* **WORK TASK 1**
In the interview with the photographer, what nationality was the model in the series that matters most to the photographer?
* **WORK TASK 2**
In the photographer interview, swap "Vogue Italia" for "Vogue Paris" and write out the text from the words "Until now, I’ve" through the words "shot and why?".
EXERCISE PASSAGE: Begin
How do you feel fashion is influenced by our culture and or vice versa if you feel the culture is influenced by fashion and entertainment, how?
Fashion and culture always work together. The changes one of them can undergo will always affect the other. See how the emergence of rap music had an impact on the spread of the street style. Fashion is also what relate people with their times. Therefore I’ll say they are complementary.
What is the best way to describe the working relationship between you as a photographer and your stylist on any given project? How important is that related to the success of that project?
I don’t really work with stylists for now. I like to have a hand and eye over my work. I pick all the pieces that I want to work with myself. I only started recently to ask agencies for materials.
What are some of your favorite magazines to shoot for and why?
Until now, I’ve never had enough trust in me to send my series to magazines. I worked with Fucking Young! For London’s men fashion week in January. One of my dreams is to work with Vogue Italia and Vogue British one day.
To date what do you think is your most memorable shot and why?
The series that matter the most to me is the one I am sharing with this magazine. That’s why I am a little moved to publish it. I had a real attachment toward the model. It was a huge professional crush with this Estonian model. He perfectly understood what I wanted and he knew how to express that through my lens. I will never thank him enough for trusting me with this project.
In your opinion: what does a stylish – photography duo have to be in order to be considered visionary?
EXERCISE PASSAGE: End
DATA SECTION: Begin
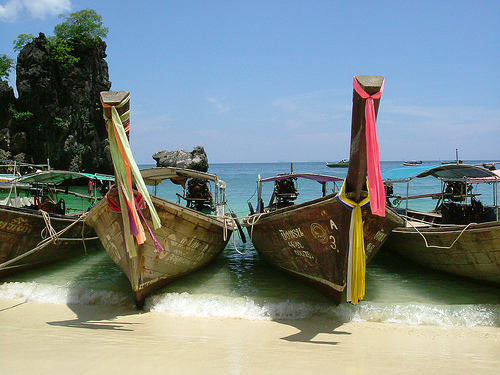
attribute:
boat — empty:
DATA SECTION: End
* **TASK RESPONSE 1**
Estonian

* **TASK RESPONSE 2**
Until now, I’ve never had enough trust in me to send my series to magazines. I worked with Fucking Young! For London’s men fashion week in January. One of my dreams is to work with Vogue Paris and Vogue British one day.
To date what do you think is your most memorable shot and why?